## What you have to do
Print every entry again exactly, with no pictures.

## Provided entries

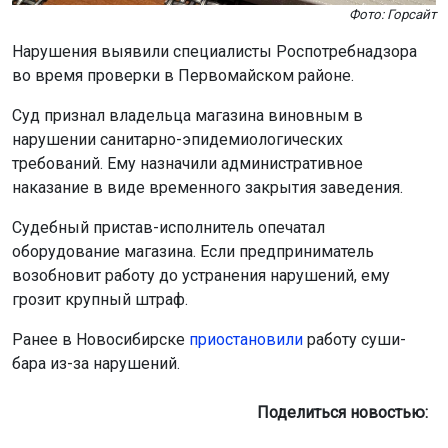
Фото: Горсайт
Нарушения выявили специалисты Роспотребнадзора
во время проверки в Первомайском районе.
Суд признал владельца магазина виновным в
нарушении санитарно-эпидемиологических
требований. Ему назначили административное
наказание в виде временного закрытия заведения.
Судебный пристав-исполнитель опечатал
оборудование магазина. Если предприниматель
возобновит работу до устранения нарушений, ему
грозит крупный штраф.
Ранее в Новосибирске
приостановили
работу суши-
бара из-за нарушений.
Поделиться новостью:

## Written answer
Фото: Горсайт
Нарушения выявили специалисты Роспотребнадзора
во время проверки в Первомайском районе.
Суд признал владельца магазина виновным в
нарушении санитарно-эпидемиологических
требований. Ему назначили административное
наказание в виде временного закрытия заведения.
Судебный пристав-исполнитель опечатал
оборудование магазина. Если предприниматель
возобновит работу до устранения нарушений, ему
грозит крупный штраф.
Ранее в Новосибирске
приостановили
работу суши-
бара из-за нарушений.
Поделиться новостью:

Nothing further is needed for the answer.